═══ Texto fornecido ═══

Yes, nós temos Tom Zé!

Cinquenta anos depois que a Bossa Nova 'inventou o Brasil', tinha que ser Tom Zé para reinventar a Bossa. O arremate dourado da trilogia que se debruça sobre o samba e seus congêneres com inteligência, irreverência e concupiscência.. uau... escarafuncha o que a tralha eletrônica nunca ensaiou fazer... entre autópsias e arrepios, solapa e exalta bimbons em sétimas e nonas "ou coisa que o valha"... Só mesmo o tom ardil desse Tom.


10 abril 2009

Aimer et humeur

Do cemitério direto para a Paris dos anos 50. Não me perguntem por que, mas esse tema do Alain Romans, como diz o verso de Aldir Blanc (ou será Guinga?), 'me faz respirar'... E nada melhor que un musique mémorable para compor a genialidade sui generis do Tati/Mr.Hulot, minha paixão.

06 abril 2009

Toca Eliiiiiis!

═══ Registros extraídos ═══

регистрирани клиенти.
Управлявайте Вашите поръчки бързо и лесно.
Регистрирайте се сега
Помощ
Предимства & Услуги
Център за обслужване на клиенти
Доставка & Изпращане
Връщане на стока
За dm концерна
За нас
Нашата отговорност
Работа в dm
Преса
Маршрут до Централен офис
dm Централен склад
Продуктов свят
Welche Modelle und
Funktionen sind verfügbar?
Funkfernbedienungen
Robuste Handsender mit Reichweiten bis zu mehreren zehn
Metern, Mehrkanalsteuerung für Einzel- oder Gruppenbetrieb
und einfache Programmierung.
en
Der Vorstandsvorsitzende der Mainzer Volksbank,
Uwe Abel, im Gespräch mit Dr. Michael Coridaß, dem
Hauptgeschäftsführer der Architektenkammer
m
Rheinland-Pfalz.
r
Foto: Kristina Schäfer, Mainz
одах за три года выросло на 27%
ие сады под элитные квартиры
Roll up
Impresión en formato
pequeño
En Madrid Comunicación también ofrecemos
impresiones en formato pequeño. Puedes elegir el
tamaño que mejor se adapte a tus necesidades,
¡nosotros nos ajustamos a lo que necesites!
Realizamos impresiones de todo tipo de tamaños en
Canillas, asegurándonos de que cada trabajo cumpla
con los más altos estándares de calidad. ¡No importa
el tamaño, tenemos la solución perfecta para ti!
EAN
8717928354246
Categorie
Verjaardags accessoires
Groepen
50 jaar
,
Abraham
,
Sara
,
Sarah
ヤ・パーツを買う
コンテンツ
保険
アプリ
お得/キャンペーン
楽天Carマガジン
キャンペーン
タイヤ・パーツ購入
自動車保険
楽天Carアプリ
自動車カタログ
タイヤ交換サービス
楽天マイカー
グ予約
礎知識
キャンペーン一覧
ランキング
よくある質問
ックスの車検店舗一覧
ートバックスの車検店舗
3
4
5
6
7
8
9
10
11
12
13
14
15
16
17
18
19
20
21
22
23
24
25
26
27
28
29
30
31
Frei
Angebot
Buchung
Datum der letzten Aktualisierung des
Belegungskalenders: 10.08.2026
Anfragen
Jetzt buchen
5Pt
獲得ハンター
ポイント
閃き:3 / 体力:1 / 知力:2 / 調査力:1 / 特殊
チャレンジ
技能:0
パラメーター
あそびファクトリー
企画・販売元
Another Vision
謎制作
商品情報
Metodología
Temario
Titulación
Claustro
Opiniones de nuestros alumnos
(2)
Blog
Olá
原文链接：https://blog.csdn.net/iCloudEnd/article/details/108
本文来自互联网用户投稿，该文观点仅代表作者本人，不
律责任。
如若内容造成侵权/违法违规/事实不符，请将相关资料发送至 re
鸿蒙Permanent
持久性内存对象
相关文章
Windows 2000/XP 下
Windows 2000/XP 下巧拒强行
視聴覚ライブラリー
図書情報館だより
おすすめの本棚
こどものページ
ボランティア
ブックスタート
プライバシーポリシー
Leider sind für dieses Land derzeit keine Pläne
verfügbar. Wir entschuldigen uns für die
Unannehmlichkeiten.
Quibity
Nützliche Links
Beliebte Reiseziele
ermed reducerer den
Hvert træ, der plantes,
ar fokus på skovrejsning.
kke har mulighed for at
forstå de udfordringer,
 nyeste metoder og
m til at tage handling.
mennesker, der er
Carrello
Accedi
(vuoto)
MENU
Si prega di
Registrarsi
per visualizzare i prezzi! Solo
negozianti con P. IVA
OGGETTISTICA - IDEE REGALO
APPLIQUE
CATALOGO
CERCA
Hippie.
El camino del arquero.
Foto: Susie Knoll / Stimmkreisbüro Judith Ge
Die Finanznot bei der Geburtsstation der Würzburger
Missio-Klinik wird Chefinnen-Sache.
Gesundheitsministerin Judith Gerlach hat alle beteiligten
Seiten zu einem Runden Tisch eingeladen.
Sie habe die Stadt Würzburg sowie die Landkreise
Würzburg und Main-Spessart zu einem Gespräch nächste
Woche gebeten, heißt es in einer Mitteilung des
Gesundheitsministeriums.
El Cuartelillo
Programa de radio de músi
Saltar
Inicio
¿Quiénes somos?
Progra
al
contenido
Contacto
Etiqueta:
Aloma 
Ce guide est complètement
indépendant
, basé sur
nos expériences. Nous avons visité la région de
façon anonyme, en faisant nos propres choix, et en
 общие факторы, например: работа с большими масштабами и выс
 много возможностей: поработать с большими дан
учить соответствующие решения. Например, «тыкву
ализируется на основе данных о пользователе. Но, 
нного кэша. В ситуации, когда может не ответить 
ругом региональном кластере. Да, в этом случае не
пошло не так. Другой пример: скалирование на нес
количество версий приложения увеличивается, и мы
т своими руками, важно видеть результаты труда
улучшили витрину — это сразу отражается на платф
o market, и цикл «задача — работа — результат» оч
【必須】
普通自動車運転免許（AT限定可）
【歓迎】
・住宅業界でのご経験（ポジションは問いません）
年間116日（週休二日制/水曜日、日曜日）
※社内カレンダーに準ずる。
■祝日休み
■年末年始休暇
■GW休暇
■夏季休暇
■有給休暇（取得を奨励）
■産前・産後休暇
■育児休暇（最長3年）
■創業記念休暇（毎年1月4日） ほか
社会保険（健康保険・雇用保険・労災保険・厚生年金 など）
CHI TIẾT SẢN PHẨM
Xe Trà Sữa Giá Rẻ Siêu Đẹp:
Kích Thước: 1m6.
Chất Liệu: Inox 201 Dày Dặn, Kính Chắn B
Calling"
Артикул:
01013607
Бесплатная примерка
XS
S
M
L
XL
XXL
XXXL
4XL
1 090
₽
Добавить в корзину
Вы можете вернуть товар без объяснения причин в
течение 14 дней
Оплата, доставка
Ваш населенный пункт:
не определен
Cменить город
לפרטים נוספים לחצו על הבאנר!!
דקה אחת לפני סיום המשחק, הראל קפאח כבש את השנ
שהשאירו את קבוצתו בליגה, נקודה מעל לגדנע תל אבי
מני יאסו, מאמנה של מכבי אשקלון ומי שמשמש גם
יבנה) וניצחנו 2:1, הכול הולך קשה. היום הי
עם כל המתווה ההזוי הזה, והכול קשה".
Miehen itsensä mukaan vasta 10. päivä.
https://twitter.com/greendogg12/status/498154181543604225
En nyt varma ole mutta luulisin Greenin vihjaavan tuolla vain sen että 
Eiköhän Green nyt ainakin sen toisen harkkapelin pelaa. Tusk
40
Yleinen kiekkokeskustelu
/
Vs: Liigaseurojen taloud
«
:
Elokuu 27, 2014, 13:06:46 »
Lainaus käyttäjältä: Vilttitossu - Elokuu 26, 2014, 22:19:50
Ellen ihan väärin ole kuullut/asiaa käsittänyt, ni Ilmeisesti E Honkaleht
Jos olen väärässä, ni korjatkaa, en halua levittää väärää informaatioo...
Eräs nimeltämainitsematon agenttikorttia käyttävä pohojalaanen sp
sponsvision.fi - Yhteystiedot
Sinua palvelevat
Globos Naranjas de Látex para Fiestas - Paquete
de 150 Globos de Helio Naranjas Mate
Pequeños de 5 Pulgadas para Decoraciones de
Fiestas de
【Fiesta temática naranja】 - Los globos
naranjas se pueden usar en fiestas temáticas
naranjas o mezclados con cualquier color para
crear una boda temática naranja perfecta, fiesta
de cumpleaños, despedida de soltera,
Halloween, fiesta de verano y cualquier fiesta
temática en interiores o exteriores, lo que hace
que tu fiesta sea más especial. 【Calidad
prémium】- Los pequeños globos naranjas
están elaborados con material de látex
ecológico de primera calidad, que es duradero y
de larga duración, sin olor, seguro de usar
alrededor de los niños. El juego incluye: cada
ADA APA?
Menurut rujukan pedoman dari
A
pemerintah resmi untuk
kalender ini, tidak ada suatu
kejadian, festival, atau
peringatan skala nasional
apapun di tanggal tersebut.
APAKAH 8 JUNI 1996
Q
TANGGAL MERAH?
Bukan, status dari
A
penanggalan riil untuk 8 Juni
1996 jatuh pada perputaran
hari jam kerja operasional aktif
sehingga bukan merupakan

═══

Exercício A —
No texto fornecido, de quem é o tema associado à Paris dos anos 50?
Exercício B —
Reproduza fielmente o trecho do texto fornecido que começa em "10 abril 2009" e termina em "Toca Eliiiiiis!".

Resolução detalhada A —
De Alain Romans.

Resolução detalhada B —
10 abril 2009

Aimer et humeur

Do cemitério direto para a Paris dos anos 50. Não me perguntem por que, mas esse tema do Alain Romans, como diz o verso de Aldir Blanc (ou será Guinga?), 'me faz respirar'... E nada melhor que un musique mémorable para compor a genialidade sui generis do Tati/Mr.Hulot, minha paixão.

06 abril 2009

Toca Eliiiiiis!